Groups angry over bid to exclude drilling rule testimony
Representatives of citizen and conservation groups voiced outrage today over an attempt by the oil and gas industry to prevent testimony by gas-patch residents as the state considers stricter drilling rules.
The groups say the residents are exactly the people whose concerns need to be heard as the Colorado Oil and Gas Conservation Commission considers rules increasing minimum setbacks between homes and wells and requiring before-and-after groundwater testing near drilling.
The Colorado Oil and Gas Association and Colorado Petroleum Association filed motions Thursday to bar testimony from witnesses including many from Garfield and Mesa counties. The witnesses are from groups including Western Colorado Congress and Conservation Colorado.

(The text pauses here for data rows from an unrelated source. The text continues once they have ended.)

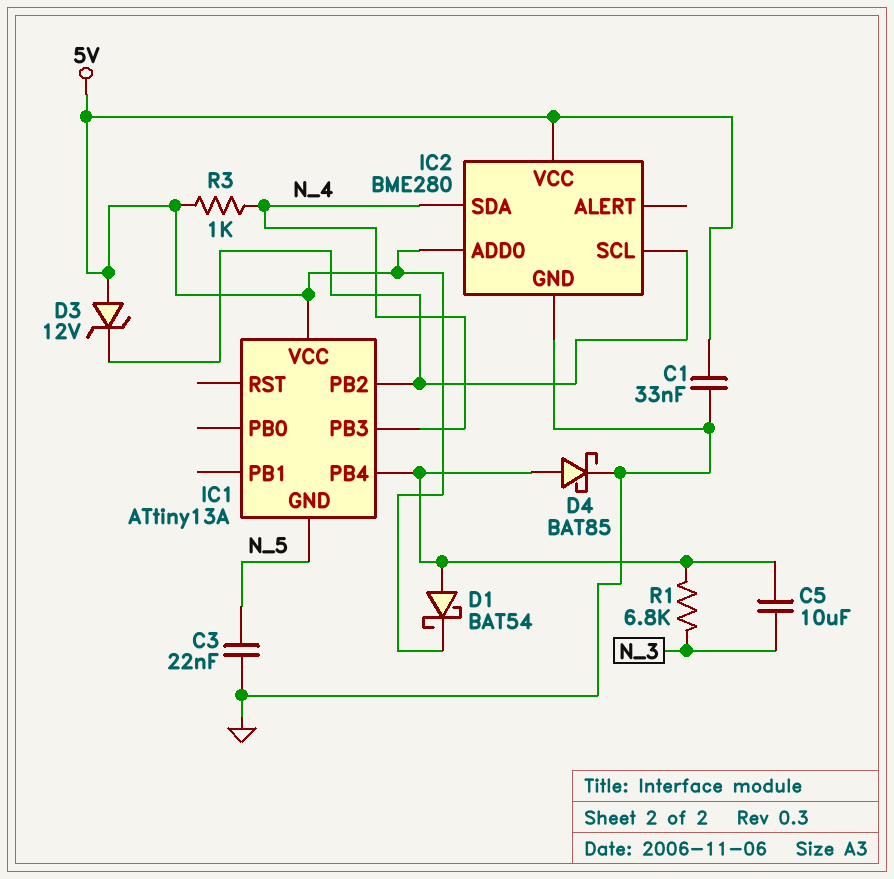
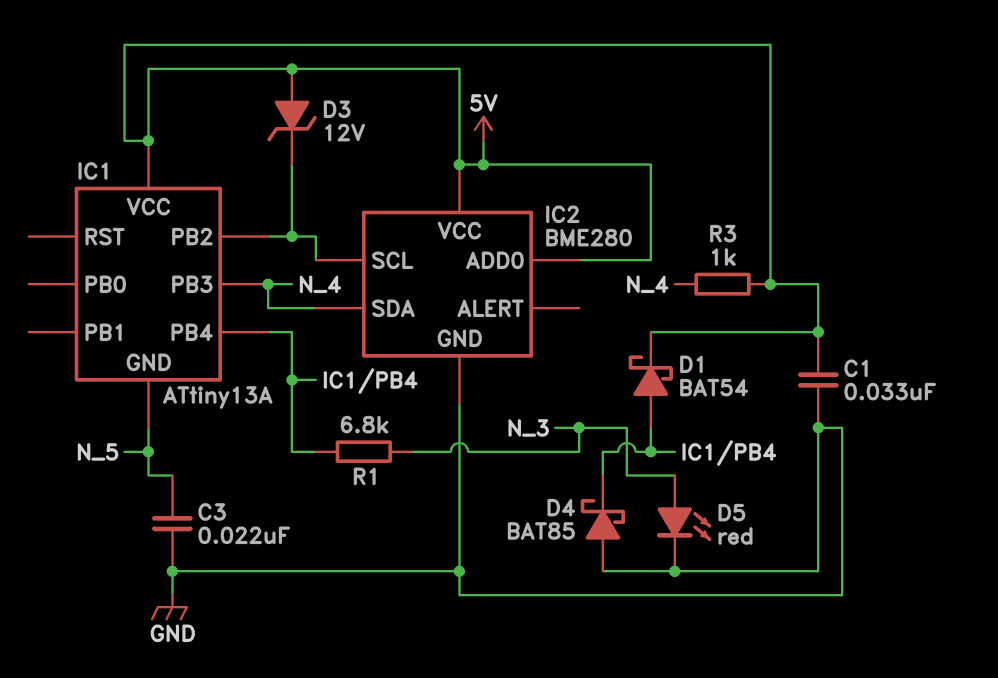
C5: 10uF (IC1/PB4, N_3) -> none
D4: schottky BAT85 (A IC1/PB4, K GND) -> schottky BAT85 (A GND, K IC1/PB4)
D5: none -> LED red (A N_3, K GND)

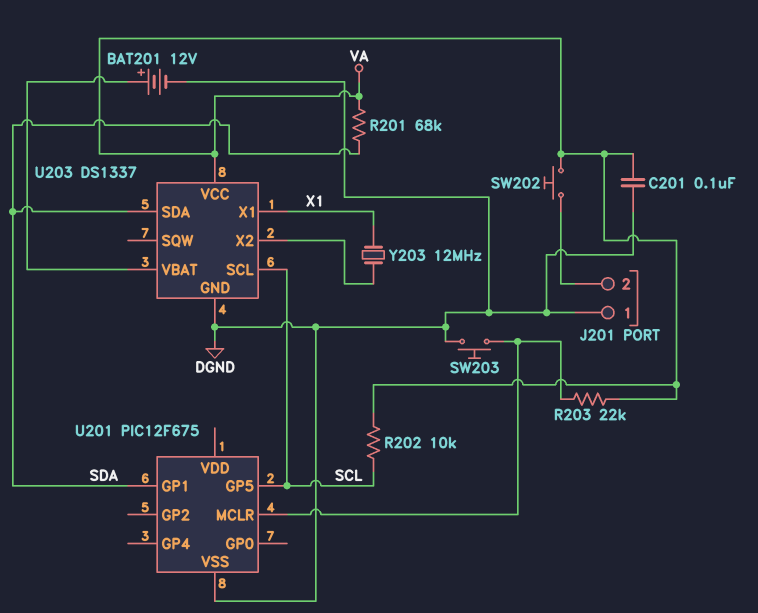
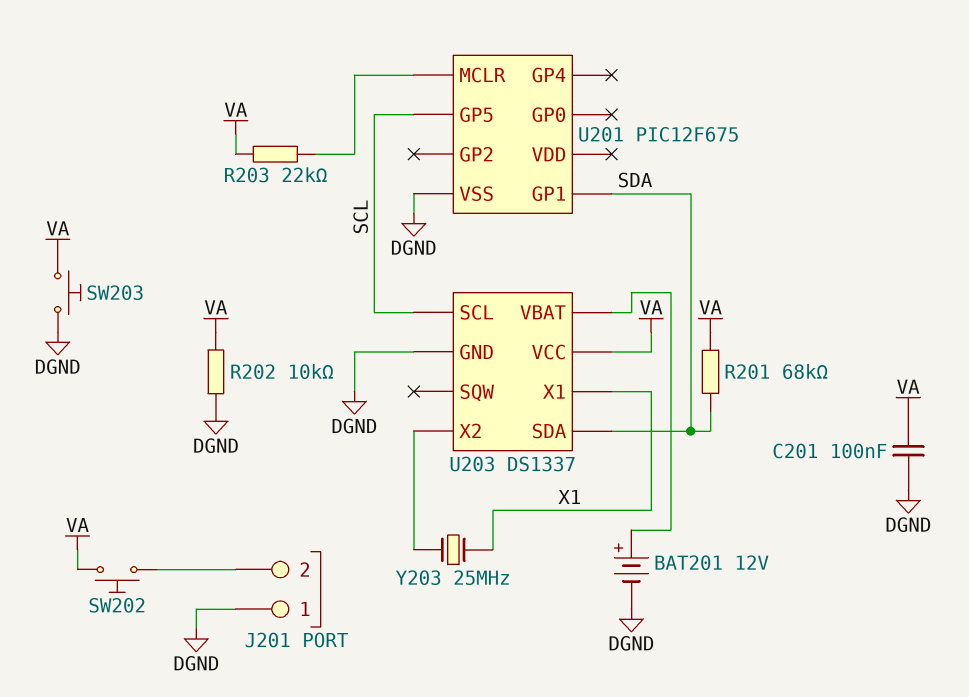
R202: 10k (SCL, VA) -> 10k (DGND, VA)
SW203: button (DGND, U201/MCLR) -> button (DGND, VA)
Y203: 12MHz (U203/X2, X1) -> 25MHz (U203/X2, X1)

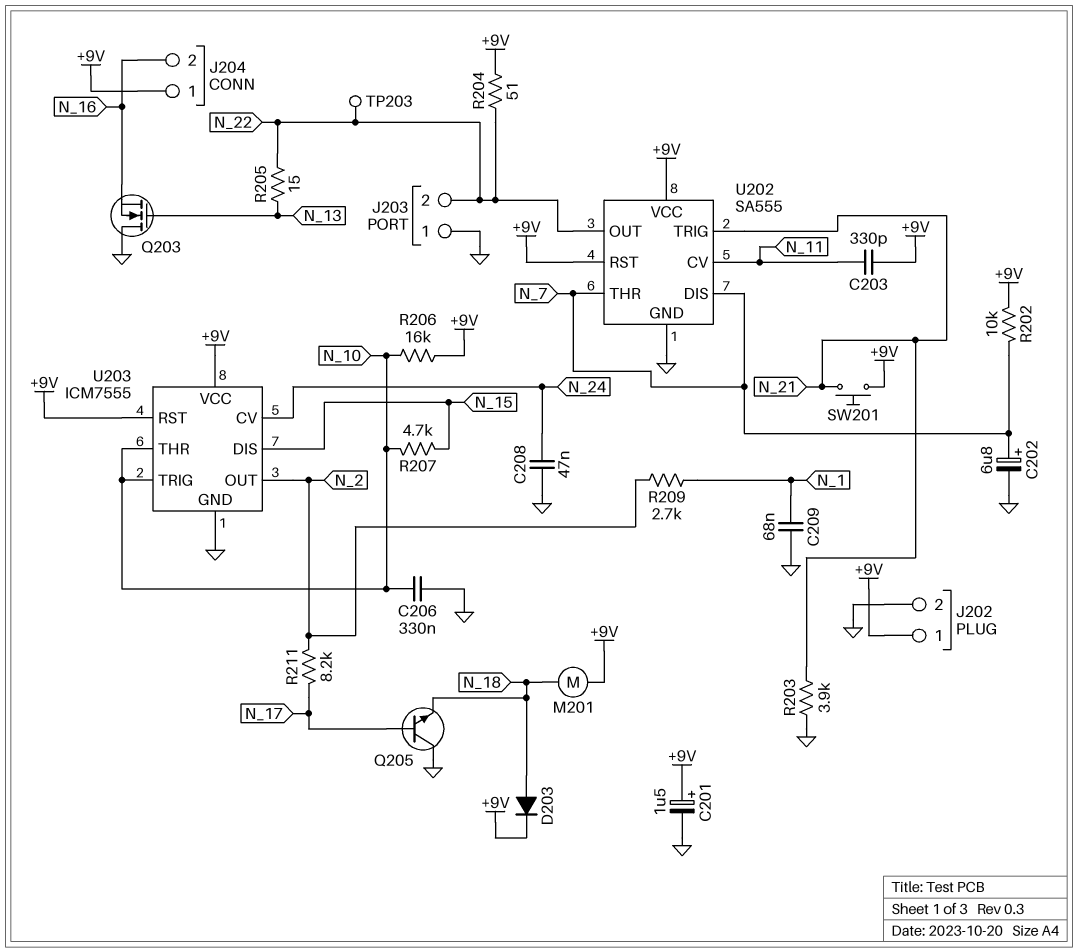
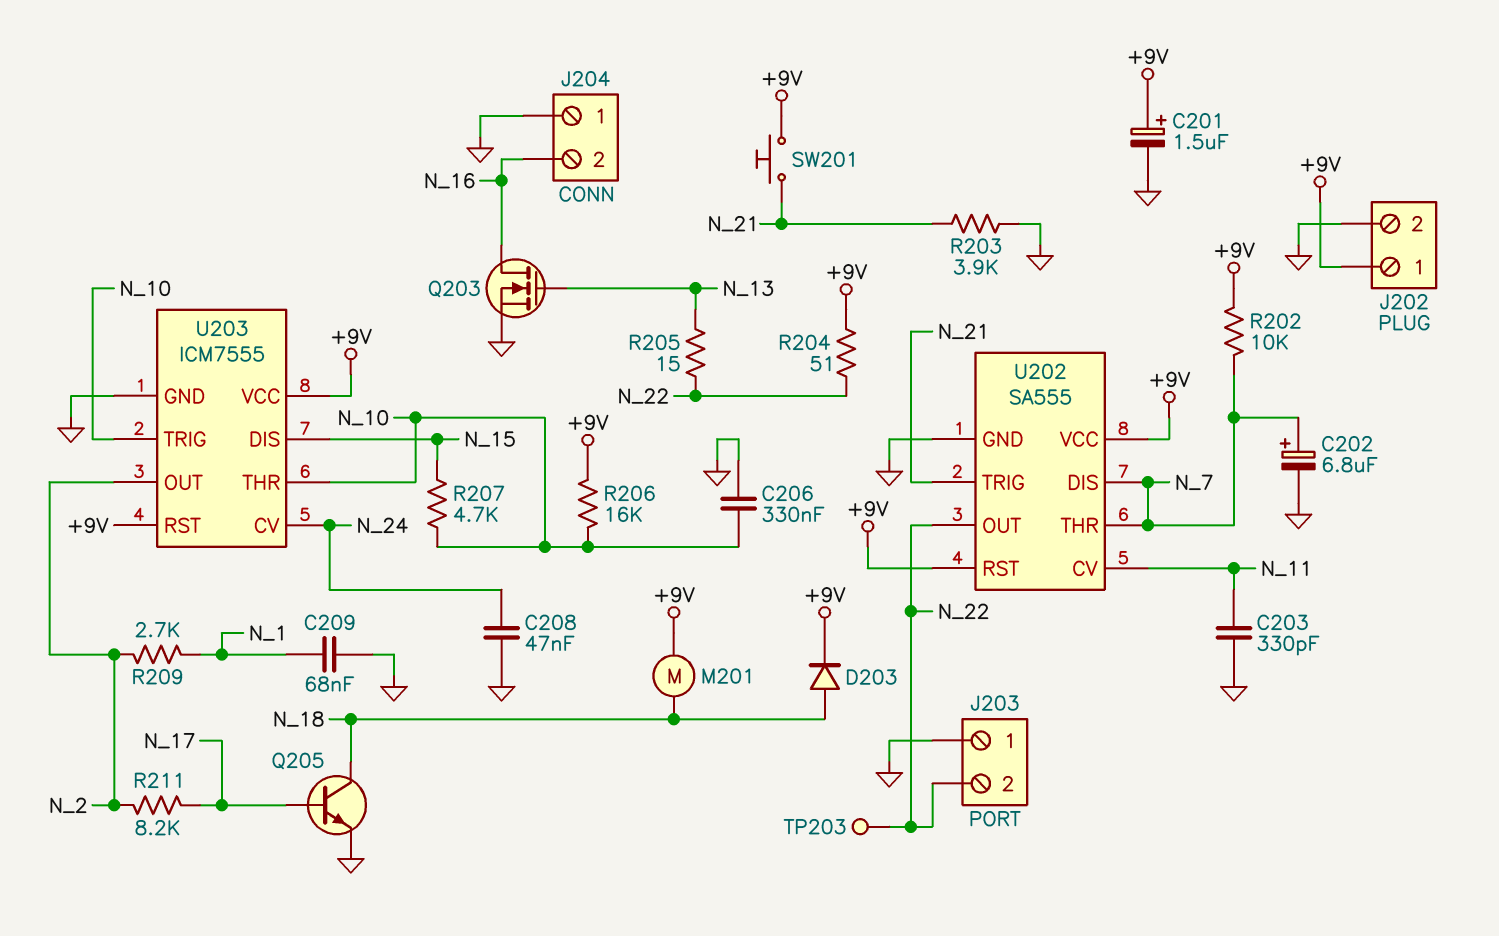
C203: 330pF (+9V, N_11) -> 330pF (GND, N_11)
J204 pin 1: +9V -> GND
Q203: NMOS (G N_13, D GND, S N_16) -> NMOS (G N_13, D N_16, S GND)
Q205: NPN (B N_17, C GND, E N_18) -> NPN (B N_17, C N_18, E GND)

“It’s insulting. It’s antidemocratic,” Mike Chiropolos, an attorney with Western Resource Advocates, said about the industry action during a teleconference today.
Chiropolos said the industry is worried that if the residents are allowed to speak, “the commission might vote for protections that actually protect public health.”
Commission staff have recommended increasing minimum setbacks to 500 feet, but citizen groups say bigger setbacks are needed to protect the public.
The commission hopes to adopt new rules by Wednesday.
Todd Hartman, spokesman for the Colorado Department of Natural Resources, said the commission would likely decide on the industry motions Monday. He said a representative of the state Attorney General’s Office is expected to make a recommendation on the matter beforehand.
Said Ken Wonstolen, the attorney who represented COGA in filing the motions regarding the groups’ witnesses, “We think it is appropriate … to register our objection to the admissibility of certain of the proffered evidence of those parties.”
Wonstolen said he realizes the standards of admissibility in the commission’s proceedings are different than in a court of law, but standards still should be applied. At the least, testimony from the witnesses being challenged should be qualified as having been admitted under relaxed standards, he said.
Several Garfield County residents who hope to testify next week described during today’s teleconference how they’ve become ill from fumes and suffered other impacts from nearby drilling.
“This is where I live, this is where I work and I can’t even stay here and it’s just not right,” said Kaethe Williams, who owns a horse ranch south of Silt.
The industry contends the residents aren’t medically qualified to speak to whether oil and gas development is making them sick. It also says that some submitted testimony about the industry is “abusive and harassing.”
It also is seeking to bar testimony from Tresi Houpt, a former oil and gas commissioner and Garfield County commissioner, and Judy Jordan, who was the county’s oil and gas liaison until being fired for undisclosed reasons.